_Problem requirements_
Present each line of the listing below as an item in a numbered list, and skip any blank lines.

_Records supplied_

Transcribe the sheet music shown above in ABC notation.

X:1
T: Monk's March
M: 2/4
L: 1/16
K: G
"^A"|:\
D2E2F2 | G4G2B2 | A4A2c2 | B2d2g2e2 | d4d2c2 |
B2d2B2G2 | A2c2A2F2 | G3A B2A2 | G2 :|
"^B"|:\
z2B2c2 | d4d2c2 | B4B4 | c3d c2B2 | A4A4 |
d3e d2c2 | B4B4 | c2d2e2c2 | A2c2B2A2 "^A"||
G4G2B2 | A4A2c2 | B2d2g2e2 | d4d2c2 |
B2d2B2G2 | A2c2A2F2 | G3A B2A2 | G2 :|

_The result_
1. Transcribe the sheet music shown above in ABC notation.
2. X:1
3. T: Monk's March
4. M: 2/4
5. L: 1/16
6. K: G
7. "^A"|:\
8. D2E2F2 | G4G2B2 | A4A2c2 | B2d2g2e2 | d4d2c2 |
9. B2d2B2G2 | A2c2A2F2 | G3A B2A2 | G2 :|
10. "^B"|:\
11. z2B2c2 | d4d2c2 | B4B4 | c3d c2B2 | A4A4 |
12. d3e d2c2 | B4B4 | c2d2e2c2 | A2c2B2A2 "^A"||
13. G4G2B2 | A4A2c2 | B2d2g2e2 | d4d2c2 |
14. B2d2B2G2 | A2c2A2F2 | G3A B2A2 | G2 :|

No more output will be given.